▶ **Exercise aim**
Reproduce the lines from the one containing "在晋升考核条件方面，美国高校" through the end of the rows, both ends included, with every "高校教师" swapped for "大学教师" and nothing else altered.

Data entries
#####

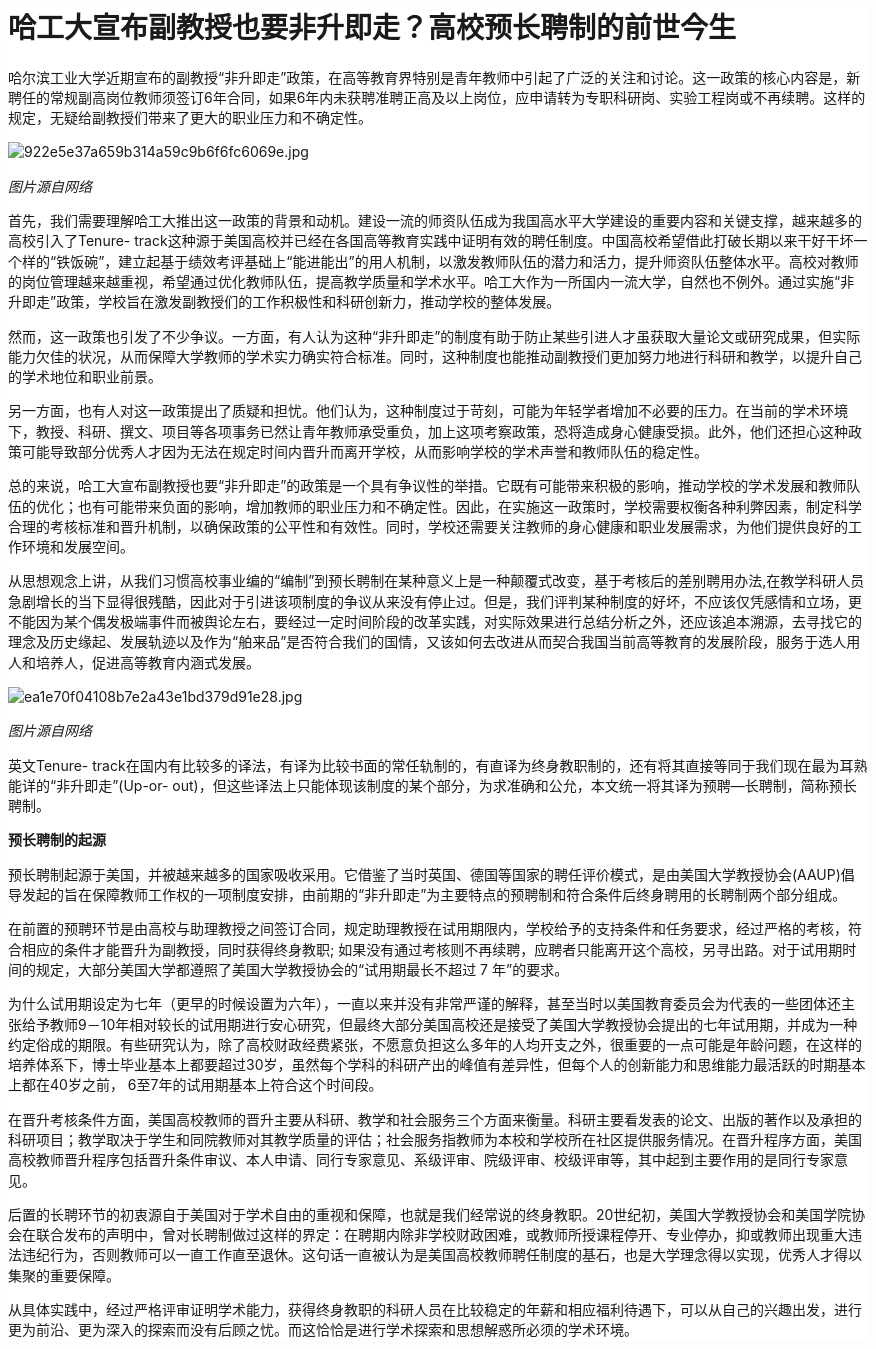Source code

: # 哈工大宣布副教授也要非升即走？高校预长聘制的前世今生

哈尔滨工业大学近期宣布的副教授“非升即走”政策，在高等教育界特别是青年教师中引起了广泛的关注和讨论。这一政策的核心内容是，新聘任的常规副高岗位教师须签订6年合同，如果6年内未获聘准聘正高及以上岗位，应申请转为专职科研岗、实验工程岗或不再续聘。这样的规定，无疑给副教授们带来了更大的职业压力和不确定性。

![922e5e37a659b314a59c9b6f6fc6069e.jpg](https://raw.githubusercontent.com/qqhsx/qqnews_image/main/2024/01/11/哈工大宣布副教授也要非升即走？高校预长聘制的前世今生/922e5e37a659b314a59c9b6f6fc6069e.jpg)

_图片源自网络_

首先，我们需要理解哈工大推出这一政策的背景和动机。建设一流的师资队伍成为我国高水平大学建设的重要内容和关键支撑，越来越多的高校引入了Tenure-
track这种源于美国高校并已经在各国高等教育实践中证明有效的聘任制度。中国高校希望借此打破长期以来干好干坏一个样的“铁饭碗”，建立起基于绩效考评基础上“能进能出”的用人机制，以激发教师队伍的潜力和活力，提升师资队伍整体水平。高校对教师的岗位管理越来越重视，希望通过优化教师队伍，提高教学质量和学术水平。哈工大作为一所国内一流大学，自然也不例外。通过实施“非升即走”政策，学校旨在激发副教授们的工作积极性和科研创新力，推动学校的整体发展。

然而，这一政策也引发了不少争议。一方面，有人认为这种“非升即走”的制度有助于防止某些引进人才虽获取大量论文或研究成果，但实际能力欠佳的状况，从而保障大学教师的学术实力确实符合标准。同时，这种制度也能推动副教授们更加努力地进行科研和教学，以提升自己的学术地位和职业前景。

另一方面，也有人对这一政策提出了质疑和担忧。他们认为，这种制度过于苛刻，可能为年轻学者增加不必要的压力。在当前的学术环境下，教授、科研、撰文、项目等各项事务已然让青年教师承受重负，加上这项考察政策，恐将造成身心健康受损。此外，他们还担心这种政策可能导致部分优秀人才因为无法在规定时间内晋升而离开学校，从而影响学校的学术声誉和教师队伍的稳定性。

总的来说，哈工大宣布副教授也要“非升即走”的政策是一个具有争议性的举措。它既有可能带来积极的影响，推动学校的学术发展和教师队伍的优化；也有可能带来负面的影响，增加教师的职业压力和不确定性。因此，在实施这一政策时，学校需要权衡各种利弊因素，制定科学合理的考核标准和晋升机制，以确保政策的公平性和有效性。同时，学校还需要关注教师的身心健康和职业发展需求，为他们提供良好的工作环境和发展空间。

从思想观念上讲，从我们习惯高校事业编的“编制”到预长聘制在某种意义上是一种颠覆式改变，基于考核后的差别聘用办法,在教学科研人员急剧增长的当下显得很残酷，因此对于引进该项制度的争议从来没有停止过。但是，我们评判某种制度的好坏，不应该仅凭感情和立场，更不能因为某个偶发极端事件而被舆论左右，要经过一定时间阶段的改革实践，对实际效果进行总结分析之外，还应该追本溯源，去寻找它的理念及历史缘起、发展轨迹以及作为“舶来品”是否符合我们的国情，又该如何去改进从而契合我国当前高等教育的发展阶段，服务于选人用人和培养人，促进高等教育内涵式发展。

![ea1e70f04108b7e2a43e1bd379d91e28.jpg](https://raw.githubusercontent.com/qqhsx/qqnews_image/main/2024/01/11/哈工大宣布副教授也要非升即走？高校预长聘制的前世今生/ea1e70f04108b7e2a43e1bd379d91e28.jpg)

 _图片源自网络_

英文Tenure-
track在国内有比较多的译法，有译为比较书面的常任轨制的，有直译为终身教职制的，还有将其直接等同于我们现在最为耳熟能详的“非升即走”(Up-or-
out)，但这些译法上只能体现该制度的某个部分，为求准确和公允，本文统一将其译为预聘—长聘制，简称预长聘制。

**预长聘制的起源**

预长聘制起源于美国，并被越来越多的国家吸收采用。它借鉴了当时英国、德国等国家的聘任评价模式，是由美国大学教授协会(AAUP)倡导发起的旨在保障教师工作权的一项制度安排，由前期的“非升即走”为主要特点的预聘制和符合条件后终身聘用的长聘制两个部分组成。

在前置的预聘环节是由高校与助理教授之间签订合同，规定助理教授在试用期限内，学校给予的支持条件和任务要求，经过严格的考核，符合相应的条件才能晋升为副教授，同时获得终身教职;
如果没有通过考核则不再续聘，应聘者只能离开这个高校，另寻出路。对于试用期时间的规定，大部分美国大学都遵照了美国大学教授协会的“试用期最长不超过 7
年”的要求。

为什么试用期设定为七年（更早的时候设置为六年），一直以来并没有非常严谨的解释，甚至当时以美国教育委员会为代表的一些团体还主张给予教师9－10年相对较长的试用期进行安心研究，但最终大部分美国高校还是接受了美国大学教授协会提出的七年试用期，并成为一种约定俗成的期限。有些研究认为，除了高校财政经费紧张，不愿意负担这么多年的人均开支之外，很重要的一点可能是年龄问题，在这样的培养体系下，博士毕业基本上都要超过30岁，虽然每个学科的科研产出的峰值有差异性，但每个人的创新能力和思维能力最活跃的时期基本上都在40岁之前，
6至7年的试用期基本上符合这个时间段。

在晋升考核条件方面，美国高校教师的晋升主要从科研、教学和社会服务三个方面来衡量。科研主要看发表的论文、出版的著作以及承担的科研项目；教学取决于学生和同院教师对其教学质量的评估；社会服务指教师为本校和学校所在社区提供服务情况。在晋升程序方面，美国高校教师晋升程序包括晋升条件审议、本人申请、同行专家意见、系级评审、院级评审、校级评审等，其中起到主要作用的是同行专家意见。

后置的长聘环节的初衷源自于美国对于学术自由的重视和保障，也就是我们经常说的终身教职。20世纪初，美国大学教授协会和美国学院协会在联合发布的声明中，曾对长聘制做过这样的界定：在聘期内除非学校财政困难，或教师所授课程停开、专业停办，抑或教师出现重大违法违纪行为，否则教师可以一直工作直至退休。这句话一直被认为是美国高校教师聘任制度的基石，也是大学理念得以实现，优秀人才得以集聚的重要保障。

从具体实践中，经过严格评审证明学术能力，获得终身教职的科研人员在比较稳定的年薪和相应福利待遇下，可以从自己的兴趣出发，进行更为前沿、更为深入的探索而没有后顾之忧。而这恰恰是进行学术探索和思想解惑所必须的学术环境。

#####

▶ **Exercise solution**
在晋升考核条件方面，美国大学教师的晋升主要从科研、教学和社会服务三个方面来衡量。科研主要看发表的论文、出版的著作以及承担的科研项目；教学取决于学生和同院教师对其教学质量的评估；社会服务指教师为本校和学校所在社区提供服务情况。在晋升程序方面，美国大学教师晋升程序包括晋升条件审议、本人申请、同行专家意见、系级评审、院级评审、校级评审等，其中起到主要作用的是同行专家意见。

后置的长聘环节的初衷源自于美国对于学术自由的重视和保障，也就是我们经常说的终身教职。20世纪初，美国大学教授协会和美国学院协会在联合发布的声明中，曾对长聘制做过这样的界定：在聘期内除非学校财政困难，或教师所授课程停开、专业停办，抑或教师出现重大违法违纪行为，否则教师可以一直工作直至退休。这句话一直被认为是美国大学教师聘任制度的基石，也是大学理念得以实现，优秀人才得以集聚的重要保障。

从具体实践中，经过严格评审证明学术能力，获得终身教职的科研人员在比较稳定的年薪和相应福利待遇下，可以从自己的兴趣出发，进行更为前沿、更为深入的探索而没有后顾之忧。而这恰恰是进行学术探索和思想解惑所必须的学术环境。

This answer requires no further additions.